Going from the top of the listing below to the line that holds "31: (415, 165, 0.87)", reproduce each line exactly; no pictures.
=== THE DATA ===
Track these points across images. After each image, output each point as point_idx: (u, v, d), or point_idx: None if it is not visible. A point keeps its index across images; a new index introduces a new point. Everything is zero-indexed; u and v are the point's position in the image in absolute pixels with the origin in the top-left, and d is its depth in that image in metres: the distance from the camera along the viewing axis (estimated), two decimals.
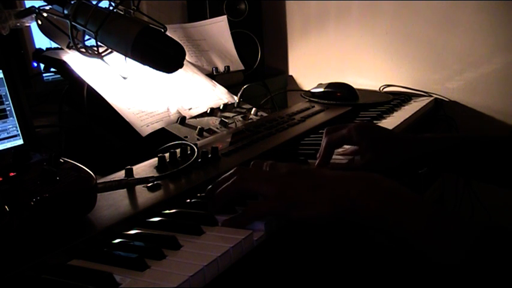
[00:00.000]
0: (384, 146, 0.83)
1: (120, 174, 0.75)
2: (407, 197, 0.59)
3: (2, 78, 0.76)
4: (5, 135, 0.74)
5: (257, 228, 0.60)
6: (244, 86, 1.27)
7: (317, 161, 0.85)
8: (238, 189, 0.64)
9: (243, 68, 1.52)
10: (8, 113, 0.76)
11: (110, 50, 1.01)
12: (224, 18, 1.51)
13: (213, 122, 1.08)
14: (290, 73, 1.85)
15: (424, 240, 0.56)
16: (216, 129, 1.04)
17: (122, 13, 0.97)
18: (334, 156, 0.89)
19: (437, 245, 0.55)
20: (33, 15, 0.99)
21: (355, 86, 1.41)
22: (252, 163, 0.70)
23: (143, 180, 0.72)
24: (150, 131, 0.98)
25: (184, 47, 0.94)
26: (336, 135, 0.85)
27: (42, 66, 1.13)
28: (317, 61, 1.77)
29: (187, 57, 1.11)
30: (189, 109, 1.11)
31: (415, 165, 0.87)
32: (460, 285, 0.53)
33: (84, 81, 0.99)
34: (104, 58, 1.00)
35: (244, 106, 1.22)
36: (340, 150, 0.91)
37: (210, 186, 0.68)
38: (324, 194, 0.60)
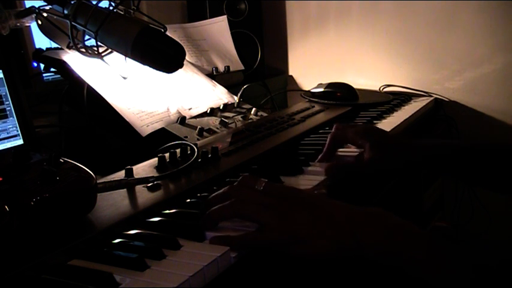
===
**ANSWER SECTION**.
Track these points across images. After each image, output each point as point_idx: (u, v, d), or point_idx: None if it is not visible. A point keeps its index across images; a new index introduces a new point. Everything is zero-indexed; u and v are the point's position in the image in absolute pixels with the origin in the top-left, and d is its depth in that image in metres: the distance from the camera along the viewing axis (estimated), two decimals.
[00:00.000]
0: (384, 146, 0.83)
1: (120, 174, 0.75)
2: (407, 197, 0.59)
3: (2, 78, 0.76)
4: (5, 135, 0.74)
5: (257, 228, 0.60)
6: (244, 86, 1.27)
7: (317, 161, 0.85)
8: (238, 189, 0.64)
9: (243, 68, 1.52)
10: (8, 113, 0.76)
11: (110, 50, 1.01)
12: (224, 18, 1.51)
13: (213, 122, 1.08)
14: (290, 73, 1.85)
15: (424, 240, 0.56)
16: (216, 129, 1.04)
17: (122, 13, 0.97)
18: (334, 156, 0.89)
19: (437, 245, 0.55)
20: (33, 15, 0.99)
21: (355, 86, 1.41)
22: (252, 163, 0.70)
23: (143, 180, 0.72)
24: (150, 131, 0.98)
25: (184, 47, 0.94)
26: (336, 135, 0.85)
27: (42, 66, 1.13)
28: (317, 61, 1.77)
29: (187, 57, 1.11)
30: (189, 109, 1.11)
31: (415, 165, 0.87)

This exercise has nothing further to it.